### Dataset content
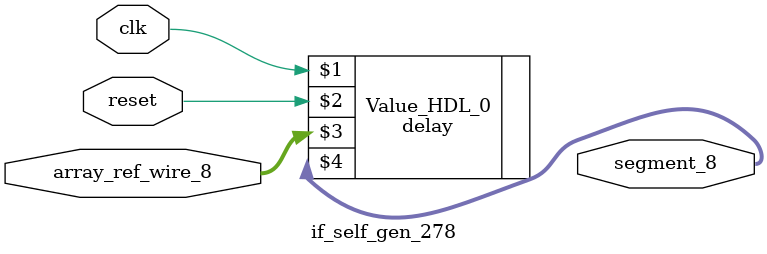
<source format=v>
module if_self_gen_278( input clk, input reset, input [31:0]array_ref_wire_8, output [31:0]segment_8); 
	wire [31:0]segment_8;
	//Proceed with segment_8 = array_ref_wire_8
	delay Value_HDL_0 ( clk, reset, array_ref_wire_8, segment_8);
endmodule
</source>
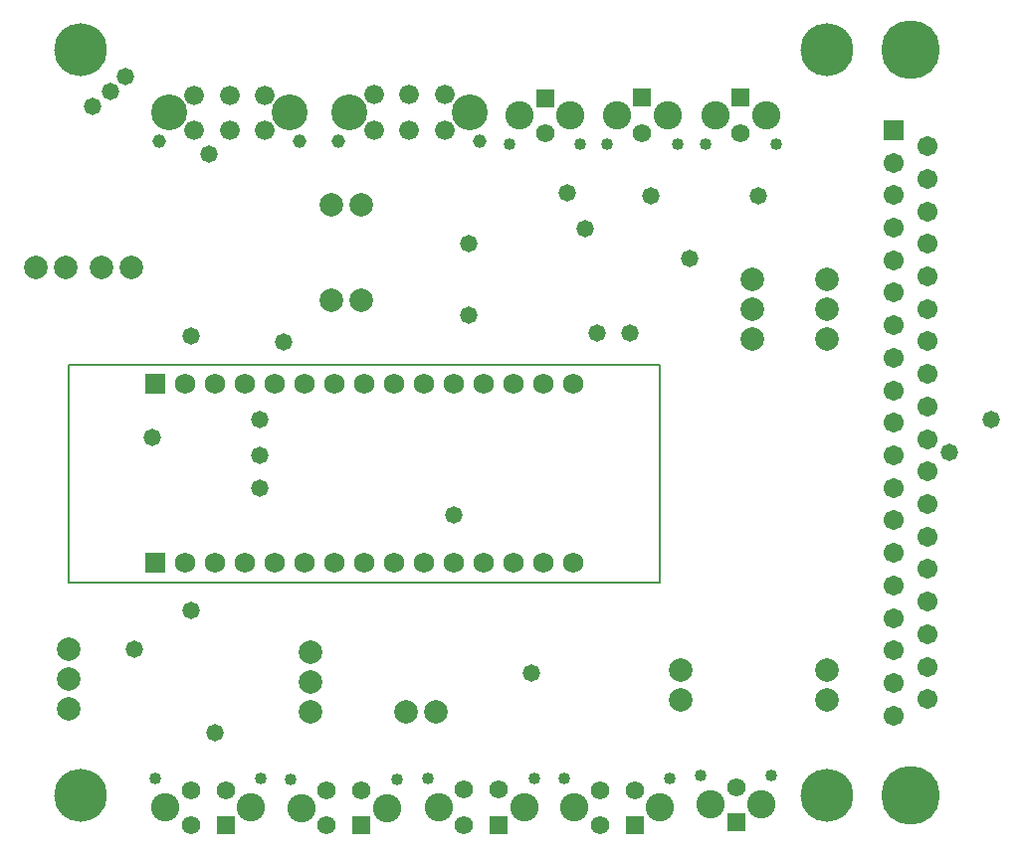
<source format=gbs>
G04*
G04 #@! TF.GenerationSoftware,Altium Limited,Altium Designer,23.1.1 (15)*
G04*
G04 Layer_Color=16711935*
%FSLAX25Y25*%
%MOIN*%
G70*
G04*
G04 #@! TF.SameCoordinates,8C77E051-C172-4F39-AE62-CDD73B8C3D6F*
G04*
G04*
G04 #@! TF.FilePolarity,Negative*
G04*
G01*
G75*
%ADD16C,0.00500*%
%ADD44C,0.06584*%
%ADD45C,0.12057*%
%ADD46C,0.04616*%
%ADD47R,0.06824X0.06824*%
%ADD48C,0.06824*%
%ADD49C,0.07887*%
%ADD50C,0.04016*%
%ADD51C,0.06181*%
%ADD52R,0.06181X0.06181*%
%ADD53C,0.09488*%
%ADD54C,0.06706*%
%ADD55R,0.06706X0.06706*%
%ADD56C,0.19698*%
%ADD57C,0.17729*%
%ADD58C,0.05800*%
D16*
X21004Y96504D02*
X218996D01*
X21004D02*
Y169496D01*
X218996D01*
Y96504D02*
Y169496D01*
X21004Y96504D02*
X218996D01*
X21004D02*
Y169496D01*
X218996D01*
Y96504D02*
Y169496D01*
D44*
X62913Y259906D02*
D03*
X74724D02*
D03*
X86535D02*
D03*
X62913Y248095D02*
D03*
X74724D02*
D03*
X86535D02*
D03*
X123189Y260000D02*
D03*
X135000D02*
D03*
X146811D02*
D03*
X123189Y248189D02*
D03*
X135000D02*
D03*
X146811D02*
D03*
D45*
X54449Y254000D02*
D03*
X95000D02*
D03*
X114724Y254095D02*
D03*
X155276D02*
D03*
D46*
X51102Y244394D02*
D03*
X98346D02*
D03*
X111378Y244488D02*
D03*
X158622D02*
D03*
D47*
X50000Y103000D02*
D03*
Y163000D02*
D03*
D48*
X60000Y103000D02*
D03*
Y163000D02*
D03*
X70000Y103000D02*
D03*
Y163000D02*
D03*
X80000Y103000D02*
D03*
Y163000D02*
D03*
X90000Y103000D02*
D03*
Y163000D02*
D03*
X100000Y103000D02*
D03*
Y163000D02*
D03*
X110000Y103000D02*
D03*
Y163000D02*
D03*
X120000Y103000D02*
D03*
Y163000D02*
D03*
X130000Y103000D02*
D03*
Y163000D02*
D03*
X140000Y103000D02*
D03*
Y163000D02*
D03*
X150000Y103000D02*
D03*
Y163000D02*
D03*
X160000Y103000D02*
D03*
Y163000D02*
D03*
X170000Y103000D02*
D03*
Y163000D02*
D03*
X180000Y103000D02*
D03*
Y163000D02*
D03*
X190000Y103000D02*
D03*
Y163000D02*
D03*
D49*
X102000Y53000D02*
D03*
Y63000D02*
D03*
Y73000D02*
D03*
X21000Y54000D02*
D03*
Y64000D02*
D03*
Y74000D02*
D03*
X144000Y53000D02*
D03*
X134000D02*
D03*
X109000Y223000D02*
D03*
X119000D02*
D03*
X250000Y198000D02*
D03*
Y188000D02*
D03*
Y178000D02*
D03*
X119000Y191000D02*
D03*
X109000D02*
D03*
X226000Y67000D02*
D03*
Y57000D02*
D03*
X275000Y67000D02*
D03*
Y57000D02*
D03*
Y178000D02*
D03*
Y188000D02*
D03*
Y198000D02*
D03*
X42000Y202000D02*
D03*
X32000D02*
D03*
X10000D02*
D03*
X20000D02*
D03*
D50*
X95378Y30512D02*
D03*
X130811D02*
D03*
X256276Y31606D02*
D03*
X232653D02*
D03*
X192276Y243394D02*
D03*
X168654D02*
D03*
X85347Y30606D02*
D03*
X49913D02*
D03*
X176811Y30701D02*
D03*
X141378D02*
D03*
X201189Y243488D02*
D03*
X224811D02*
D03*
X234189D02*
D03*
X257811D02*
D03*
X186913Y30606D02*
D03*
X222346D02*
D03*
D51*
X107189Y26811D02*
D03*
X119000D02*
D03*
X107189Y15000D02*
D03*
X244465Y27905D02*
D03*
X180465Y247094D02*
D03*
X61724Y15094D02*
D03*
X73535Y26906D02*
D03*
X61724D02*
D03*
X153189Y15189D02*
D03*
X165000Y27000D02*
D03*
X153189D02*
D03*
X213000Y247189D02*
D03*
X246000D02*
D03*
X198724Y26906D02*
D03*
X210535D02*
D03*
X198724Y15094D02*
D03*
D52*
X119000Y15000D02*
D03*
X244465Y16094D02*
D03*
X180465Y258906D02*
D03*
X73535Y15094D02*
D03*
X165000Y15189D02*
D03*
X213000Y259000D02*
D03*
X246000D02*
D03*
X210535Y15094D02*
D03*
D53*
X127465Y20906D02*
D03*
X98724D02*
D03*
X252929Y22000D02*
D03*
X236000D02*
D03*
X188929Y253000D02*
D03*
X172000D02*
D03*
X53260Y21000D02*
D03*
X82000D02*
D03*
X144724Y21094D02*
D03*
X173465D02*
D03*
X204535Y253095D02*
D03*
X221465D02*
D03*
X237535D02*
D03*
X254465D02*
D03*
X219000Y21000D02*
D03*
X190260D02*
D03*
D54*
X297244Y226339D02*
D03*
Y215433D02*
D03*
Y237244D02*
D03*
Y204528D02*
D03*
Y193622D02*
D03*
Y182717D02*
D03*
Y171811D02*
D03*
Y160906D02*
D03*
Y150000D02*
D03*
Y139094D02*
D03*
Y128189D02*
D03*
Y117283D02*
D03*
Y106378D02*
D03*
Y95473D02*
D03*
Y84567D02*
D03*
Y73661D02*
D03*
Y62756D02*
D03*
Y51850D02*
D03*
X308425Y242697D02*
D03*
Y231791D02*
D03*
Y220886D02*
D03*
Y209980D02*
D03*
Y199075D02*
D03*
Y188169D02*
D03*
Y177264D02*
D03*
Y166358D02*
D03*
Y155453D02*
D03*
Y144547D02*
D03*
Y133642D02*
D03*
Y122736D02*
D03*
Y111831D02*
D03*
Y100925D02*
D03*
Y90020D02*
D03*
Y79114D02*
D03*
Y68209D02*
D03*
Y57303D02*
D03*
D55*
X297244Y248150D02*
D03*
D56*
X302835Y25000D02*
D03*
Y275000D02*
D03*
D57*
X275000D02*
D03*
X25000D02*
D03*
X275000Y25000D02*
D03*
X25000D02*
D03*
D58*
X176000Y66000D02*
D03*
X85000Y139000D02*
D03*
Y128000D02*
D03*
X49000Y145000D02*
D03*
X85000Y151000D02*
D03*
X62000Y87000D02*
D03*
X93000Y177000D02*
D03*
X43000Y74000D02*
D03*
X70000Y46000D02*
D03*
X68000Y240000D02*
D03*
X150000Y119000D02*
D03*
X194000Y215000D02*
D03*
X330000Y151000D02*
D03*
X316000Y140000D02*
D03*
X229000Y205000D02*
D03*
X209000Y180000D02*
D03*
X198000D02*
D03*
X252000Y226000D02*
D03*
X29000Y256000D02*
D03*
X216000Y226000D02*
D03*
X188000Y227000D02*
D03*
X154911Y186089D02*
D03*
X155000Y210000D02*
D03*
X62000Y179000D02*
D03*
X35000Y261000D02*
D03*
X40000Y266000D02*
D03*
M02*

</source>
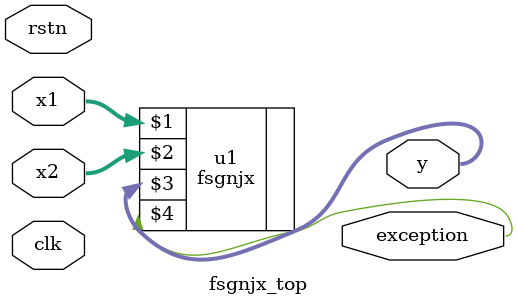
<source format=v>
module fsgnjx_top
   (  input wire [31:0]  x1,
      input wire [31:0]  x2,
      output wire [31:0] y,
      output wire        exception,
      input wire        clk,
      input wire        rstn);

   fsgnjx u1(x1,x2,y,exception);

endmodule
</source>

### Work to complete
Provide every line from the material that contains the word "input".

### Solved exercise
module if_self_gen_278( input clk, input reset, input [31:0]array_ref_wire_8, output [31:0]segment_8); 
   (  input wire [31:0]  x1,
      input wire [31:0]  x2,
      input wire        clk,
      input wire        rstn);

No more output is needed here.